Avec le retour de la pluie, les avenues de la ville ferroviaire de Mwene Ditu se dégradent. Sur les mille deux cents artères, mwenedituscoop.net a pu visiter quelques-unes. À ce jour, au vu et su des décideurs, elles sont des dizaines dans un état de délabrement fort avancé. Lors de cette descente sur terrain, les Ditois et Ditoises ont vomi leur colère à l’endroit surtout des élus.

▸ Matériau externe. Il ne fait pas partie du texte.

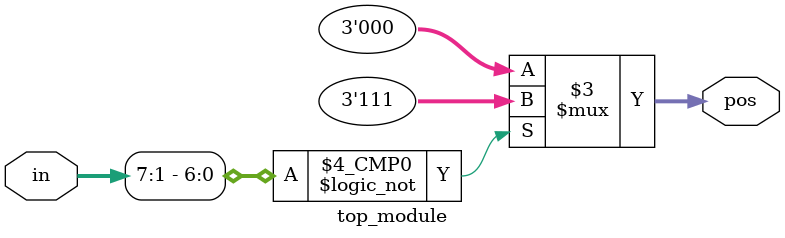
<source format=sv>
module top_module (
    input [7:0] in,
    output reg [2:0] pos
);

    always @* begin
        casex(in)
            8'b1??: pos = 0;
            8'b01??: pos = 1;
            8'b001??: pos = 2;
            8'b0001??: pos = 3;
            8'b00001??: pos = 4;
            8'b000001??: pos = 5;
            8'b0000001??: pos = 6;
            8'b0000000?: pos = 7;
            default: pos = 0;
        endcase
    end

endmodule

</source>
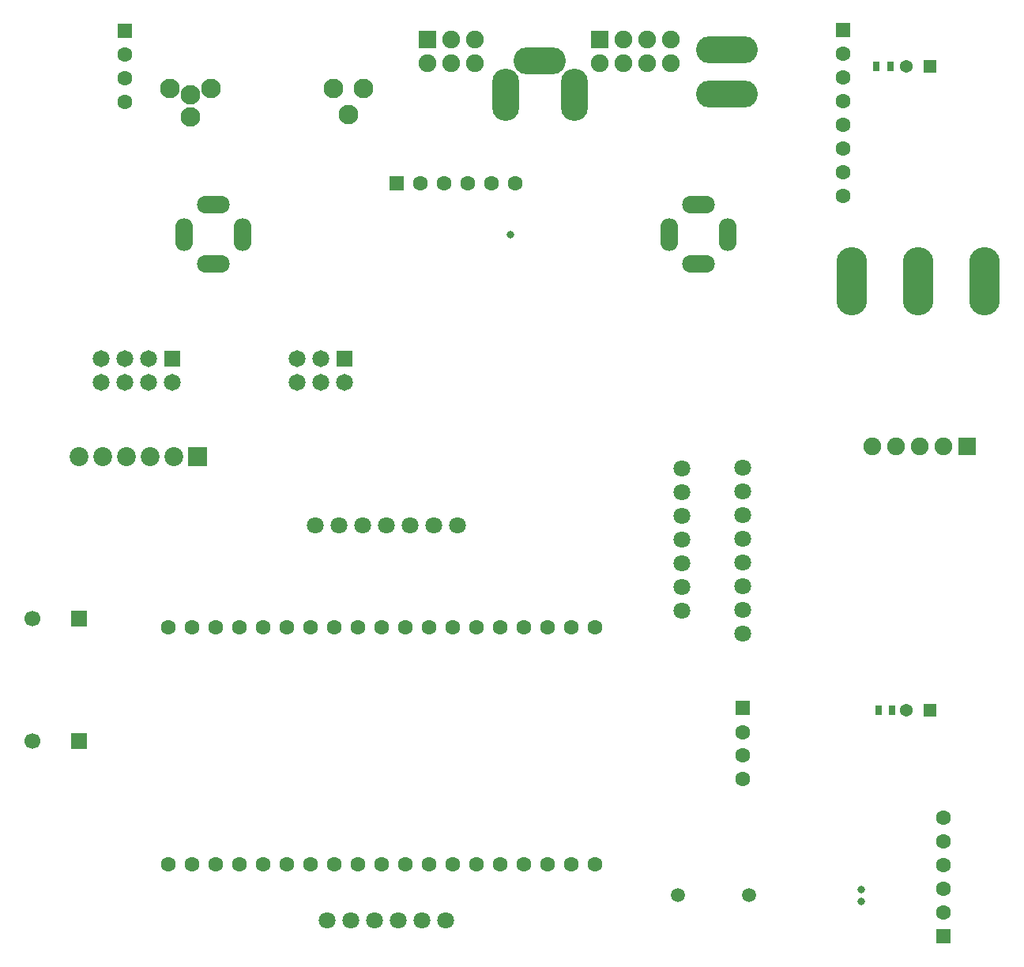
<source format=gbr>
G04 DipTrace 4.3.0.5*
G04 BottomMask.gbr*
%MOIN*%
G04 #@! TF.FileFunction,Soldermask,Bot*
G04 #@! TF.Part,Single*
%ADD26R,0.062992X0.062992*%
%ADD27C,0.062992*%
%ADD33C,0.070866*%
%ADD41C,0.066929*%
%ADD54C,0.031496*%
%ADD65R,0.053937X0.053937*%
%ADD67C,0.053937*%
%ADD69O,0.129921X0.287402*%
%ADD73O,0.259843X0.114173*%
%ADD75R,0.027559X0.03937*%
%ADD81C,0.05937*%
%ADD83C,0.07126*%
%ADD85R,0.07126X0.07126*%
%ADD87C,0.079528*%
%ADD89R,0.079528X0.079528*%
%ADD92O,0.137795X0.074803*%
%ADD94O,0.074803X0.137795*%
%ADD96C,0.074803*%
%ADD97R,0.074803X0.074803*%
%ADD98R,0.066929X0.066929*%
%ADD99O,0.220472X0.114173*%
%ADD101O,0.114173X0.220472*%
%ADD103C,0.082677*%
%FSLAX26Y26*%
G04*
G70*
G90*
G75*
G01*
G04 BotMask*
%LPD*%
D54*
X2688976Y3444882D3*
X4169293Y679133D3*
Y629920D3*
D27*
X2145669Y787402D3*
X2045669D3*
X2245669D3*
X2345669D3*
X1945669D3*
X2445669D3*
X1845669D3*
X2545669D3*
X1745669D3*
X2645669D3*
X1645669D3*
X2745669D3*
X1545669D3*
X1445669D3*
X2845669D3*
X2945669D3*
X1345669D3*
X1245669D3*
X3045669D3*
X2145669Y1787402D3*
X2045669D3*
X1945669D3*
X1845669D3*
X1745669D3*
X1645669D3*
X1545669D3*
X1445669D3*
X1345669D3*
X1245669D3*
X3045669D3*
X2945669D3*
X2845669D3*
X2745669D3*
X2645669D3*
X2545669D3*
X2445669D3*
X2345669D3*
X2245669D3*
D98*
X870079Y1307087D3*
D41*
X673228D3*
D98*
X870079Y1822835D3*
D41*
X673228D3*
D103*
X1944882Y4059055D3*
X2007874Y3948819D3*
X2070866Y4059055D3*
X1251969Y4061024D3*
X1338583Y4033465D3*
X1425197Y4061024D3*
X1338583Y3938976D3*
D101*
X2671260Y4033465D3*
X2958661D3*
D99*
X2814961Y4177165D3*
D97*
X2339370Y4265354D3*
D96*
Y4165354D3*
X2439370Y4265354D3*
Y4165354D3*
X2539370Y4265354D3*
Y4165354D3*
D97*
X3066142Y4265354D3*
D96*
Y4165354D3*
X3166142Y4265354D3*
Y4165354D3*
X3266142Y4265354D3*
Y4165354D3*
X3366142Y4265354D3*
Y4165354D3*
D94*
X1312992Y3444882D3*
X1561024D3*
D92*
X1437008Y3568898D3*
Y3320866D3*
D94*
X3360236Y3444882D3*
X3608268D3*
D92*
X3484252Y3568898D3*
Y3320866D3*
D26*
X2210630Y3661417D3*
D27*
X2311614D3*
X2510630D3*
X2410630D3*
X2610630D3*
X2710630D3*
D26*
X1062992Y4303543D3*
D27*
Y4202559D3*
Y4003543D3*
Y4103543D3*
D26*
X4517718Y482282D3*
D27*
Y583266D3*
Y782282D3*
Y682282D3*
Y882282D3*
Y982282D3*
D89*
X1370079Y2507874D3*
D87*
X1270079D3*
X1170079D3*
X1070079D3*
X970079D3*
X870079D3*
D26*
X4094488Y4306693D3*
D27*
Y4205709D3*
Y4006693D3*
Y4106693D3*
Y3906693D3*
Y3806693D3*
Y3706693D3*
Y3606693D3*
D85*
X1991339Y2921260D3*
D83*
Y2821260D3*
X1891339Y2921260D3*
Y2821260D3*
X1791339Y2921260D3*
Y2821260D3*
D85*
X1264567Y2921260D3*
D83*
Y2821260D3*
X1164567Y2921260D3*
Y2821260D3*
X1064567Y2921260D3*
Y2821260D3*
X964567Y2921260D3*
Y2821260D3*
D33*
X2315354Y551181D3*
X2415354D3*
X2115354D3*
X2015354D3*
X1915354D3*
X2215354D3*
X3413386Y2257480D3*
Y2357480D3*
Y2457480D3*
Y2057480D3*
Y1957480D3*
Y1857480D3*
Y2157480D3*
X2265354Y2216535D3*
X2365354D3*
X2465354D3*
X2065354D3*
X1965354D3*
X1865354D3*
X2165354D3*
X3669291Y2060236D3*
Y1960236D3*
Y1860236D3*
Y2260236D3*
Y1760236D3*
Y2360236D3*
Y2460236D3*
Y2160236D3*
D26*
Y1445276D3*
D27*
Y1344291D3*
Y1145276D3*
Y1245276D3*
D81*
X3696850Y657480D3*
X3397638D3*
D75*
X4293308Y4153542D3*
X4234253D3*
X4301182Y1437007D3*
X4242127D3*
D73*
X3602362Y4222441D3*
Y4035433D3*
D97*
X4618110Y2551181D3*
D96*
X4518110D3*
X4418110D3*
X4318110D3*
X4218110D3*
D69*
X4409449Y3248031D3*
X4128937D3*
X4689961D3*
D67*
X4359450Y4153542D3*
D65*
X4459450D3*
D67*
X4359450Y1437007D3*
D65*
X4459450D3*
M02*

</source>
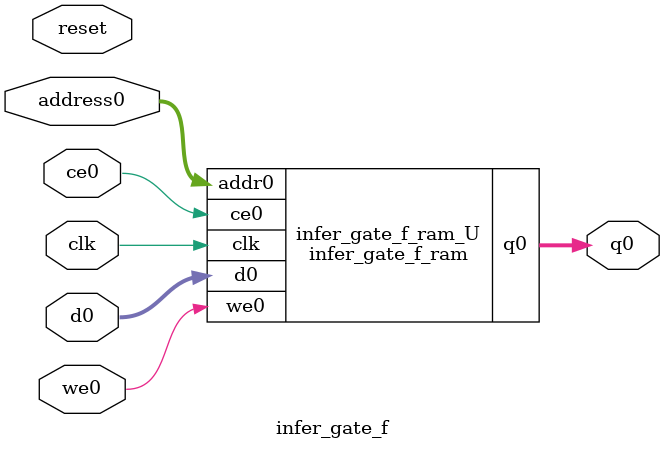
<source format=v>
`timescale 1 ns / 1 ps
module infer_gate_f_ram (addr0, ce0, d0, we0, q0,  clk);

parameter DWIDTH = 32;
parameter AWIDTH = 7;
parameter MEM_SIZE = 128;

input[AWIDTH-1:0] addr0;
input ce0;
input[DWIDTH-1:0] d0;
input we0;
output reg[DWIDTH-1:0] q0;
input clk;

(* ram_style = "block" *)reg [DWIDTH-1:0] ram[0:MEM_SIZE-1];




always @(posedge clk)  
begin 
    if (ce0) begin
        if (we0) 
            ram[addr0] <= d0; 
        q0 <= ram[addr0];
    end
end


endmodule

`timescale 1 ns / 1 ps
module infer_gate_f(
    reset,
    clk,
    address0,
    ce0,
    we0,
    d0,
    q0);

parameter DataWidth = 32'd32;
parameter AddressRange = 32'd128;
parameter AddressWidth = 32'd7;
input reset;
input clk;
input[AddressWidth - 1:0] address0;
input ce0;
input we0;
input[DataWidth - 1:0] d0;
output[DataWidth - 1:0] q0;



infer_gate_f_ram infer_gate_f_ram_U(
    .clk( clk ),
    .addr0( address0 ),
    .ce0( ce0 ),
    .we0( we0 ),
    .d0( d0 ),
    .q0( q0 ));

endmodule


</source>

À petit feu, disent-ils, leurs parcelles s’en vont dans les ravins alors que ceux qui promettaient de défendre leurs intérêts s’en moquent. De la commune de Musadi à celle de Bondoyi en passant par celle de Mwene Ditu, les avenues descendent aux enfers. Kayamba Albert et Lisala qui charrient vers le marché alimentaire de la ville, à savoir Koloboyi, sont aujourd’hui impraticables même à moto ou à vélo.
Dans la commune de Bondoyi, les avenues du cimetière, Kazadi Nduba sont une formalité. La pauvre population se fraye un passage entre bourbiers et ravins. Quant l’avenue Kinshasa ou Lumumba qui va vers la paroisse Saint Charles Lwanga, elle tiendrait encore grâce aux travaux exécutés le bureau diocésain des œuvres médicales, BDOM de l’Abbé Jean Bosco Mutombo. N’eût été sa bonne foi, il n’y aurait plus d’avenue.
Dans la commune mère de Mwene Ditu, la santé de la voirie est également en état comateux. L’avenue qui part de la gare SNCC pour le parquet demeure sous perfusion des brousses et bourbiers. En pleine ville poumon économique de la province de Lomami, ses élus devraient avoir honte, s’exclame un acteur de la société civile locale.
” Les recettes provinciales produites à Mwene Ditu ne pourraient-elles faire faire quelque chose sur notre ville,” s’interroge un Ditois apparemment déçu.
Dans cet élan, un pasteur dont une des parcelles n’a plus de voie d’accès interpelle les trois députés provinciaux de Mwene Ditu. Selon lui, la capitale économique d’un pays ou d’une province devrait jouir de son statut. Partout, confie-t-il à mwenedituscoop.net, les choses se font ainsi afin de motiver les assujettis locaux à davantage payer les impôts. Là-dessus, le pasteur invite les députés Alexis Kabeya, Christelle Keta et Justin Mukendi à plus d’attention.
Pour rappel, depuis le changement à la tête de cette province de Lomami, la ville de Mwene Ditu n’a pas bénéficié en termes d’action gouvernementale. Au contraire, sous Patrice Kamanda, Sylvain Lubamba, Édouard Mulumba et Nathan Ilunga, la capitale économique de Lomami avait eu quelque chose.
Comme plusieurs autres Ditois, ce pasteur veut voir le gouvernement provincial de Lomami faire même kilomètre de route sur la ville ferroviaire. Quant aux élus, l’anecdote de leur collègue Augustin Malangu devrait leur servir de glace. Toutefois, qu’ils n’oublient pas que l’on n’oublie pas ou plus, dorénavant.